Former head of Audi to confess in 'dieselgate' fraud trial
Former Audi boss Rupert Stadler will issue a confession in the trial over falsified emissions values in the company's diesel cars, his lawyer has said.
Rupert Stadler, the former head of German car manufacturer Audi, has said he will plead guilty in his trial over falsified emissions test results for the company's diesel cars — commonly referred to as the "dieselgate" scandal — his lawyers announced on Wednesday.
Stadler agreed to a deal put forward by in the district court in Munich that calls for a suspended sentence and a €1.1 million ($1.21 million) fine.
Why is Stadler on trial?
Stadler had maintained his innocence for the two-and-a-half years since the trial started.
He became the first top executive to stand trial in the scandal that hit Volkswagen, Audi's parent company, and other subsidiaries.

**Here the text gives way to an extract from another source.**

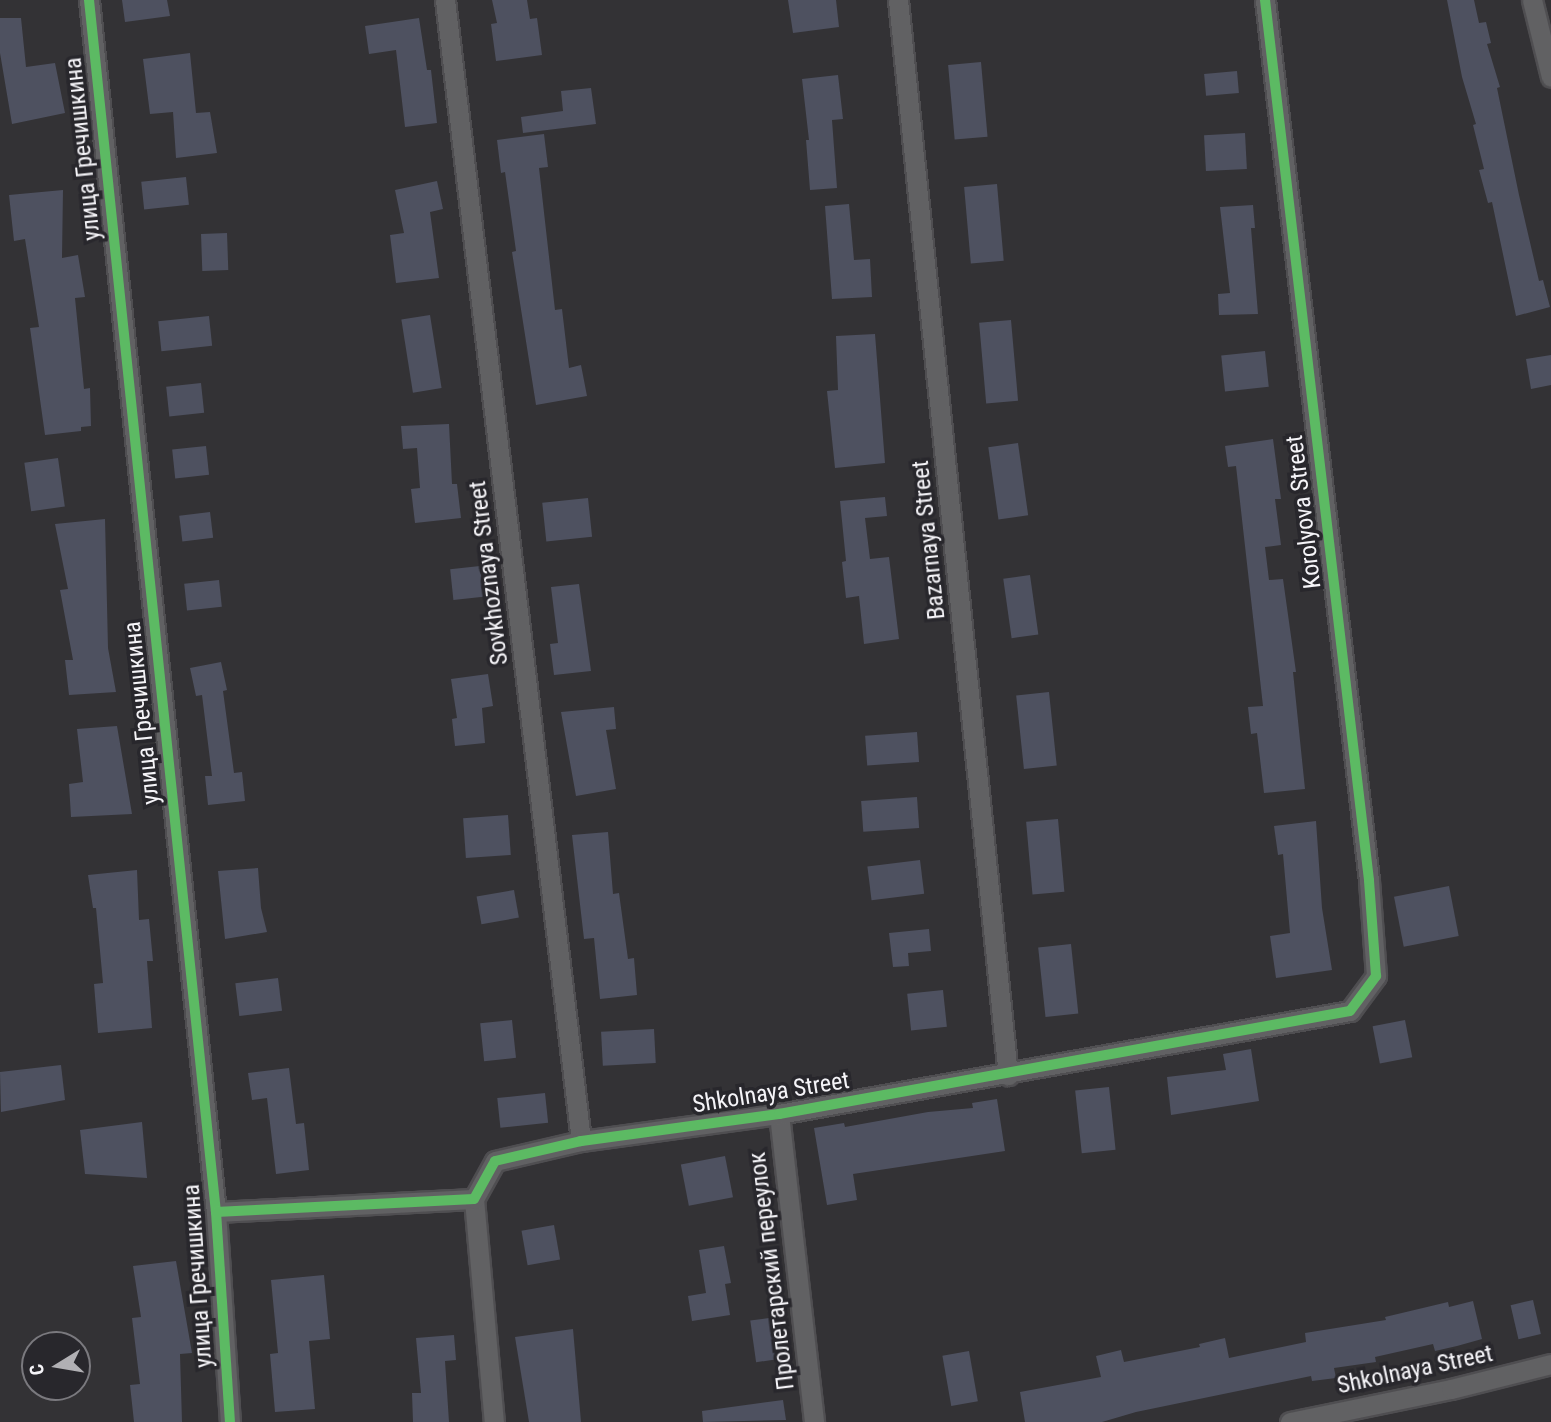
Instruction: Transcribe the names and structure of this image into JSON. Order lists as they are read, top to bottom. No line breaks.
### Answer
{"streets":{"street":["улица Гречишкина","Bazarnaya Street","Sovkhoznaya Street","Shkolnaya Street","Пролетарский переулок"],"cycle path":["Korolyova Street"]},"crossings":[["Bazarnaya Street","Shkolnaya Street"],["Sovkhoznaya Street","Shkolnaya Street"],["Shkolnaya Street","Пролетарский переулок"]],"north":"left"}
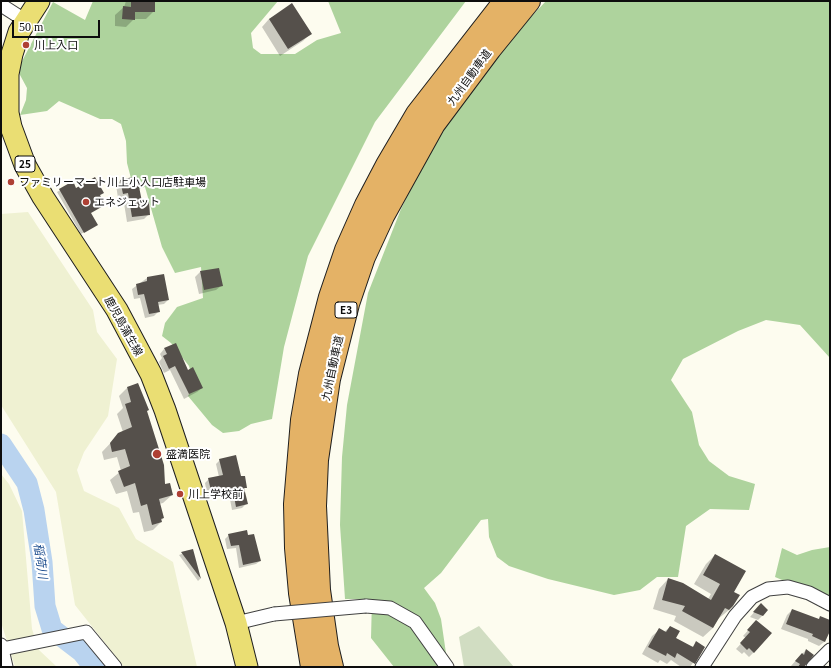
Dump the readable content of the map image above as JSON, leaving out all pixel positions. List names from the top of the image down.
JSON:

German car giant Volkswagen — whose subsidiaries include Porsche, Audi, Skoda and Seat — admitted in September 2015 that it had installed software to rig emissions in 11 million diesel vehicles worldwide, making them appear less polluting in test environments than they really were on the road.
Stadler has been accused of continuing to sell cars with the manipulation software after finding out about it, but another Audi and Porsche manager, Wolfgang Hatz, who is being tried alongside Stadler and two other Audi engineers, has been charged with the responsibility for actually installing the software.
The prosecution has rejected the option of agreeing to a suspended sentence for Hatz who is still facing the possibility of being locked up.